Around midnight, the confrontation ended up on the front lawn of the home with the two sides almost coming to blows, though Nava said he was out there to break it up and protect his friends. He said things got out of hand when somebody pushed Samantha Martinez on the ground.

At some point during the night, Nava claims that somebody handed him a gun and told him to take it inside the house. Throughout the interview, Nava maintains that he doesn’t know who exactly handed him the gun, which the detectives continually doubt and question him on. He also claims to have no memory of what happened to the gun afterward due to shock.

Nava kept the gun in his pocket and said that when the group of Trece members began to approach him, he felt threatened and decided to brandish the gun to scare them. However, he claimed that somehow the gun went off by accident.

The detectives told Nava that it was confirmed that at least two shots were fired, so it’s doubtful that it was an accident.

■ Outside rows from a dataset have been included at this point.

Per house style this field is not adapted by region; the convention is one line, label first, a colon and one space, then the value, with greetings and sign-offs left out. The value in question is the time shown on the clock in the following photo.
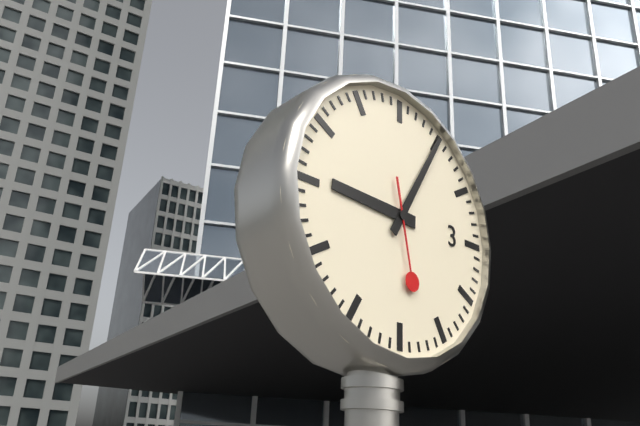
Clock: 9:05:28
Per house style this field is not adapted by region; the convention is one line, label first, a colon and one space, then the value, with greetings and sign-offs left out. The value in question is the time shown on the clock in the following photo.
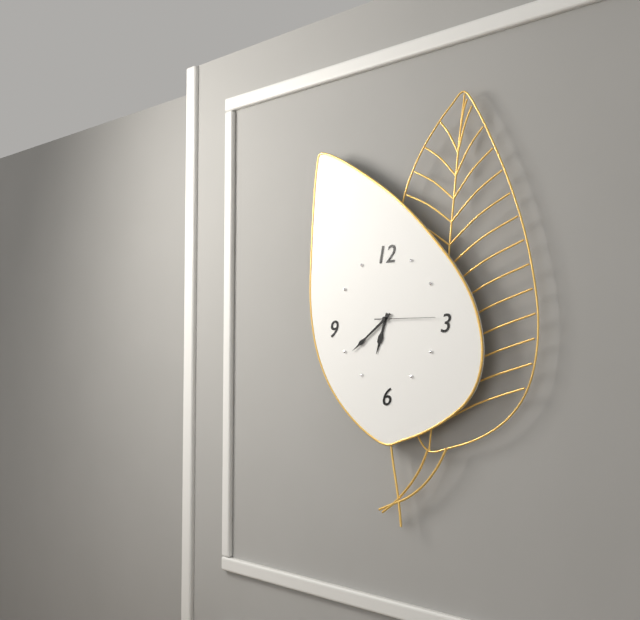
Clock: 6:39:15
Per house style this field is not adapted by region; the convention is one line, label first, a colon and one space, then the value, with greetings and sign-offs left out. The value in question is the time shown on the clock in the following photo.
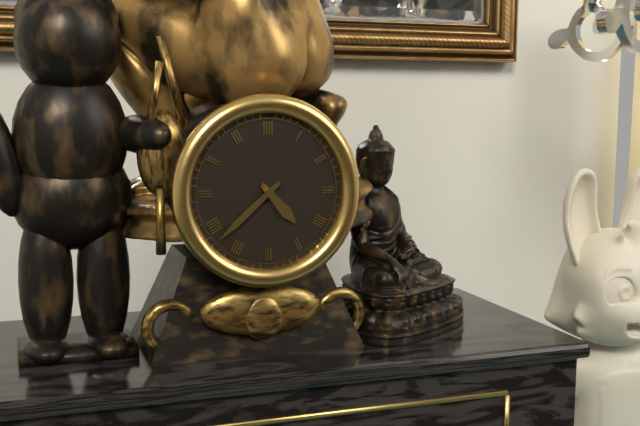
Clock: 4:38
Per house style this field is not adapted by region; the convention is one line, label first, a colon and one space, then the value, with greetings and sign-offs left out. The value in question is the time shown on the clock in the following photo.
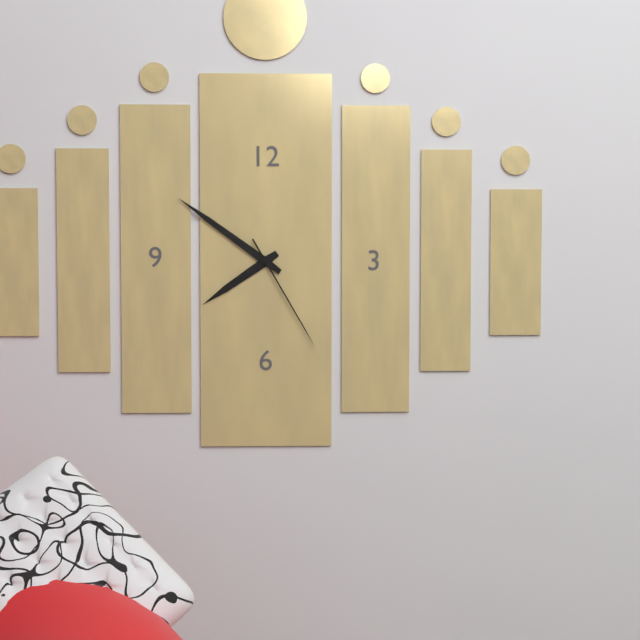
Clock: 7:51:25
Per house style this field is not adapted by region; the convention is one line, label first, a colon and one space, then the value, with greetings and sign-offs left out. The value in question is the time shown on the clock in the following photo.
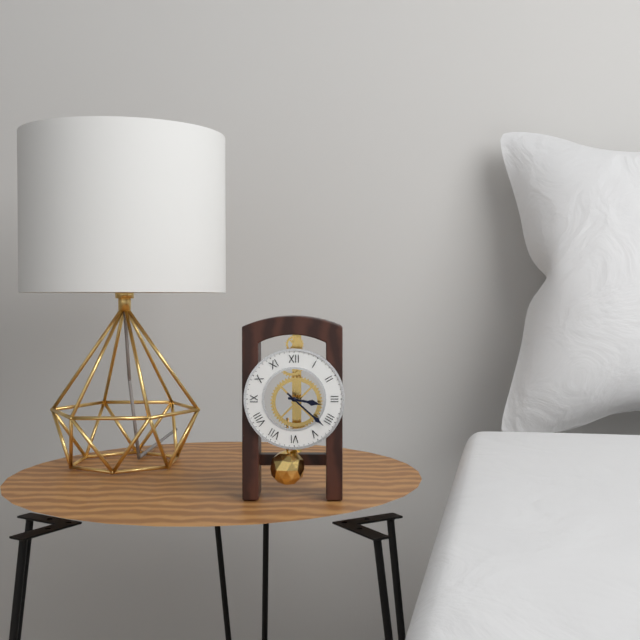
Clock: 3:22
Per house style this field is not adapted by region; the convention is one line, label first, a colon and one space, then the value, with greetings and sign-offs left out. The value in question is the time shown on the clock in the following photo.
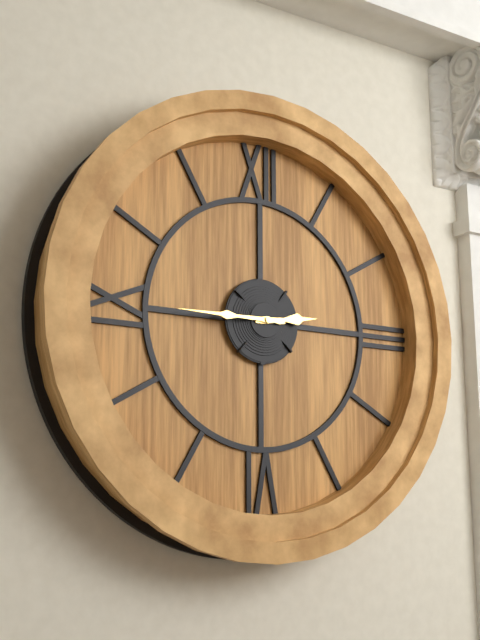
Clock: 2:45
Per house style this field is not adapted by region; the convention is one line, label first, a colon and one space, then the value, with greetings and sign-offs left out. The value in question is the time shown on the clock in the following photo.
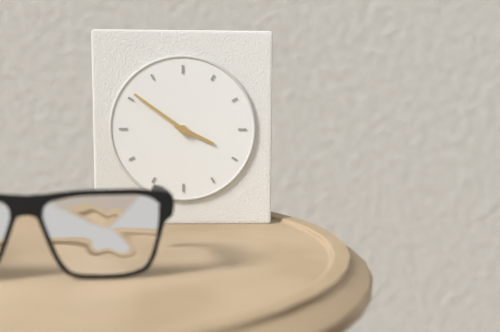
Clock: 3:51
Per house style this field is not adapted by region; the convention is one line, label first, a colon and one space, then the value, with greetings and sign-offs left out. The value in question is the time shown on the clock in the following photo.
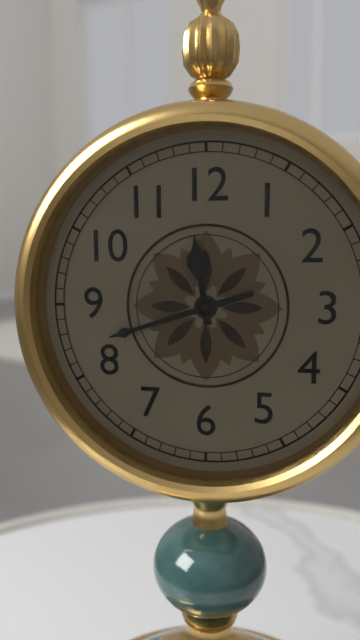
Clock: 11:42
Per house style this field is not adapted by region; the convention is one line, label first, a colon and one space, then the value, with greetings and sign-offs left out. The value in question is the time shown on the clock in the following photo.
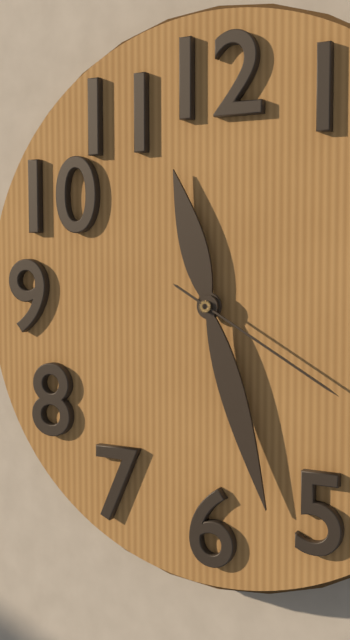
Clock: 11:27:20
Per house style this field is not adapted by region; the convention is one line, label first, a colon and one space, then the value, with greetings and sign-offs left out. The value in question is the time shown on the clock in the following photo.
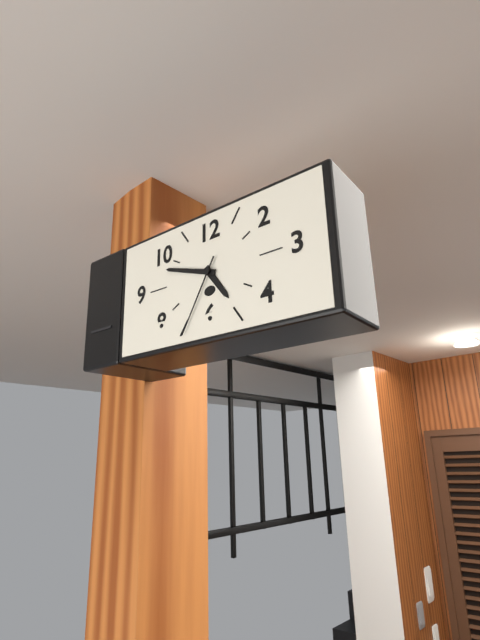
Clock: 4:48:35
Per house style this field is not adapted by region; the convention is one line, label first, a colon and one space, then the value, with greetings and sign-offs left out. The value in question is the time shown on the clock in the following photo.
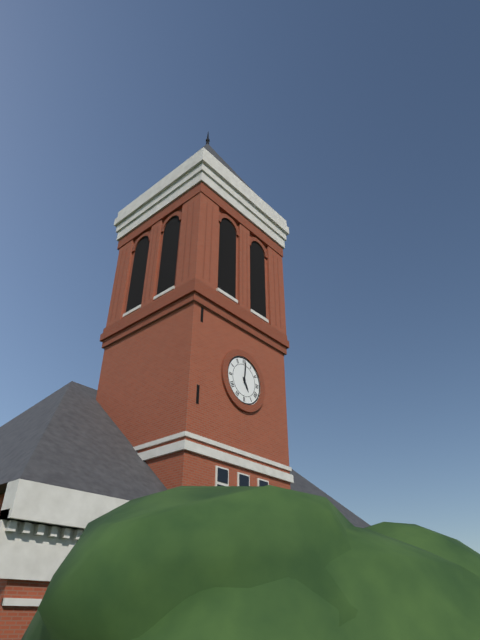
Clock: 5:01
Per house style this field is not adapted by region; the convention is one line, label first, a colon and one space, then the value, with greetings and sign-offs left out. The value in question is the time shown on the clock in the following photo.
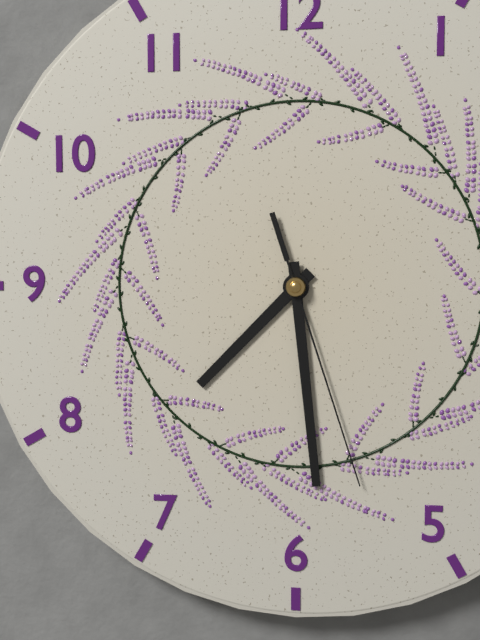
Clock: 7:29:27
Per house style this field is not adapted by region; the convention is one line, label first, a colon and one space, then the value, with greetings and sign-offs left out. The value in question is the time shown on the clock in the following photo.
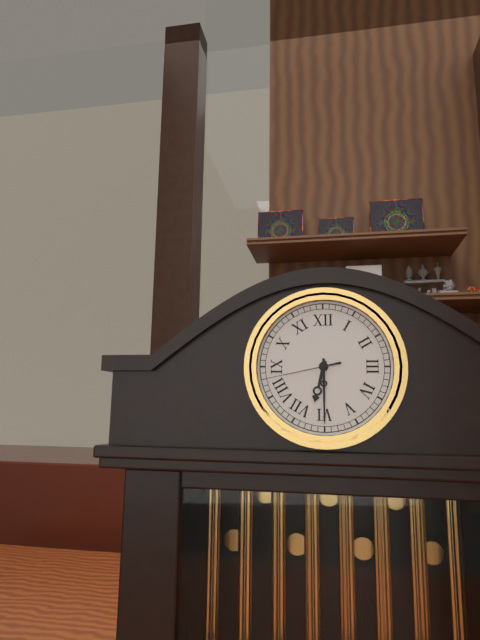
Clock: 6:30:43
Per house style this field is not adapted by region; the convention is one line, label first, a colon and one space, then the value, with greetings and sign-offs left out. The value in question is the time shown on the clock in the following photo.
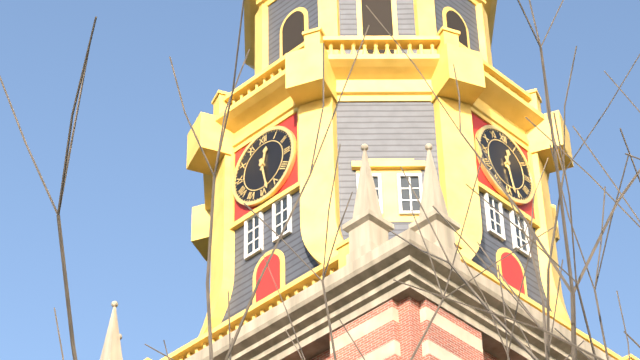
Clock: 12:28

Earlier in the hearing, Lt. Danny Hammond with Roy City Police testified that he discovered that Martinez’s son, Derek Martinez, drove Nava away from the scene and that they stopped at a nearby vacant lot to dispose of the gun. 

Later in the investigation, Derek Martinez received an amnesty agreement and led police to where the gun was located.

Nava took a taxi to his brother’s house, then to a co-workers house where he hid. Through the taxi company, police tracked him down and took him into custody.

The only gap in information is how Nava obtained the gun. When the gun was found, it was revealed to have belonged to Samantha Martinez, though she and her husband told police that they had no idea how Nava got  it. 

Nava continually repeated that he did not know who gave him the gun, while the detectives accused of him lying about being handed the gun or was refusing to tell them in order to protect that person.

After the video was played, prosecutors said there was no question that Nava murdered Saucedo. 

“Although the defendant claims it was an accident, all the evidence says that it wasn’t,” Weber County prosecutor Sandra Corp said. 

All of Nava’s actions afterward such as fleeing the scene, hiding the weapon and hiding himself further incriminate him, she said.

Nava’s defense attorney John Hanks said that his client’s statements that he felt threatened by Saucedo and his friends and acted in self-defense have remained consistent throughout the case.

Judge Hyde said in summary that there is no dispute about the basic facts of the case that Nava did indeed fire the gun that shot and killed Saucedo. What is in contention and what will be examined in trial is Nava’s motive, intent and mindset when he fired, he said.

Whether if it was an accident, meant to intimidate or if Nava intended to kill are still up for debate. 

The next hearing in the case is a pretrial conference Sept. 2, where a trial will most likely be set.